Machine Learning News: An OpenAI model autonomously disproved Erdős's unit distance conjectur — May 26, 2026

OpenAI's autonomous proof, Cursor's post-training moat, and Google's Flash-first keynote rewrote this week.


This week ML went two ways at once: research that wasn't supposed to happen yet, and shipping that wasn't supposed to happen this fast. A general-purpose reasoning model from OpenAI autonomously disproved Paul Erdős's 1946 unit distance conjecture with no math-specific scaffolding, while Google compressed a year of frontier launches into 22 days. Underneath the headlines, Cursor and Together AI made the quieter case that post-training and inference compression — not parameter counts — are where the next twelve months get decided.



Watch & Listen First


Key Takeaways

  • Frontier reasoning crossed a research threshold. General-purpose models can now produce publishable proofs of open math problems without domain-specific scaffolding.
  • The moat moved into post-training. Cursor spent 85% of Composer 2.5's compute budget on RL and continued pretraining over an open checkpoint and matched Opus 4.7 at ~10x lower cost.
  • 2-bit KV caches are production-ready. Together AI's OSCAR drops cache memory ~8x and lifts throughput up to 7.83x with no client changes.
  • Flash leads the keynote now. Google opening I/O with 3.5 Flash (not Pro) signals that latency and unit economics dominate the agent-era roadmap.
  • Open source isn't slowing. Hugging Face's spring report shows Chinese labs at ~41% of downloads and robotics datasets up 23x year-on-year — supply, not demand, is shifting.

The Big Story

An OpenAI model autonomously disproved Erdős's unit distance conjecture · May 20, 2026 · OpenAI
The model produced an infinite family of point configurations that beats the long-assumed square-grid bound by an explicit polynomial factor (refined to n^1.014 by Will Sawin at Princeton), built on Golod–Shafarevich theory and infinite class field towers — none of which was prompted. The load-bearing claim for ML practitioners isn't "AI did math"; it's that long-horizon proof search emerged from a general-purpose post-training stack, not a math-specialized scaffold like AlphaProof. External mathematicians verified the proof and wrote a companion paper explaining the construction.


Also This Week

Cursor's Composer 2.5 matches Opus 4.7 on SWE-Bench Multilingual at one-tenth the cost · May 18 · Cursor
Built on Moonshot's open Kimi K2.5 checkpoint with 85% of total compute spent on Cursor's RL and continued-pretraining pipeline — the strongest production signal yet that coding agents are won in post-training, not pretraining.

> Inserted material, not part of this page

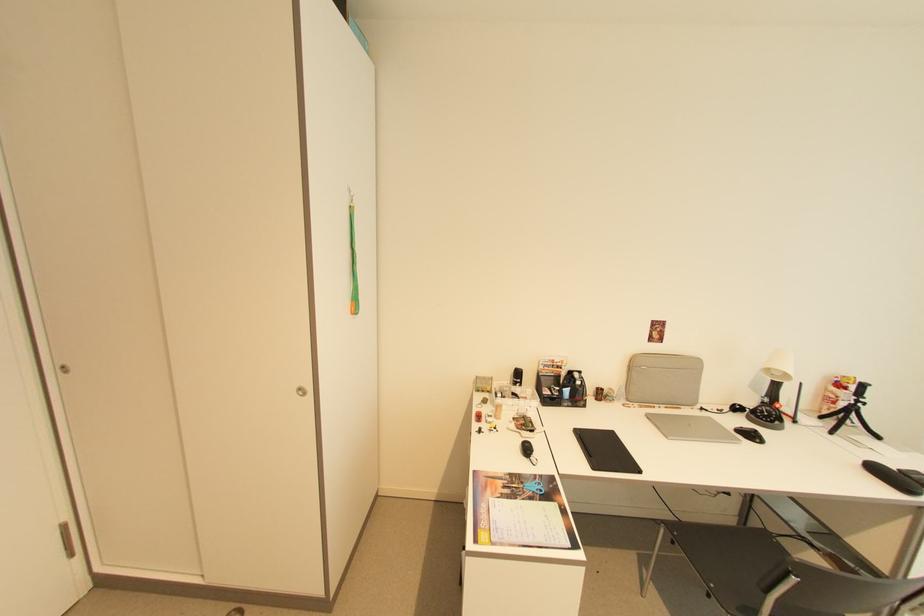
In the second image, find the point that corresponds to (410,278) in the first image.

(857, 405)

Google ships Gemini 3.5 Flash, Gemini Omni, and Antigravity 2.0 in one I/O · May 19 · Google
3.5 Flash at $1.50/$9.00 per million tokens beats Gemini 3.1 Pro on Terminal-Bench 2.1 (76.2% vs 70.3%) and runs ~4x faster — the price/latency frontier is now the keynote story, not raw capability.

Together AI open-sources OSCAR, a 2-bit attention-aware KV cache · May 25 · MarkTechPost
Rotating activations with attention-aware covariance matrices (not generic Hadamard transforms) hits 3x decode speedup at 100K context and 7.83x throughput at large batches — drop-in for SGLang with full paged-cache compatibility.

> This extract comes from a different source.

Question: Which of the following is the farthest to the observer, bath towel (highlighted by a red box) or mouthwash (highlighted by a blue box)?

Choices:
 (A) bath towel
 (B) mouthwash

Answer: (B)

Gemini Omni Flash brings native multi-input video generation to consumer surfaces · May 19 · Google Blog
Text + image + audio + video → high-resolution video output with SynthID watermarking, shipping inside YouTube Shorts the same week — the multimodal stack stopped being an API demo this quarter.


From the Lab

OScaR: The Occam's Razor for Extreme KV Cache Quantization in LLMs and Beyond · arXiv 2605.19660
The academic cousin to Together AI's OSCAR — different team, same problem space. Uses omni-scaled canalized rotation to reach near-lossless INT2 quantization across X-LLMs. If you're serving long-context models on constrained VRAM, this is the cleanest write-up of the new accuracy-efficiency Pareto front. Code at ZunhaiSu/OScaR-KV-Quant.

Rethinking LLM Ensembling from the Perspective of Mixture Models · arXiv 2605.00419
Reinterprets ensembles as mixture models, allowing stochastic per-token selection of a single component — 1.78–2.68x faster than conventional token-vote ensembles with comparable quality. Practical for cheap "router over open checkpoints" inference stacks.


Worth Reading


The week the moat moved twice: away from frontier scale, and toward proofs no one expected an LLM to write yet.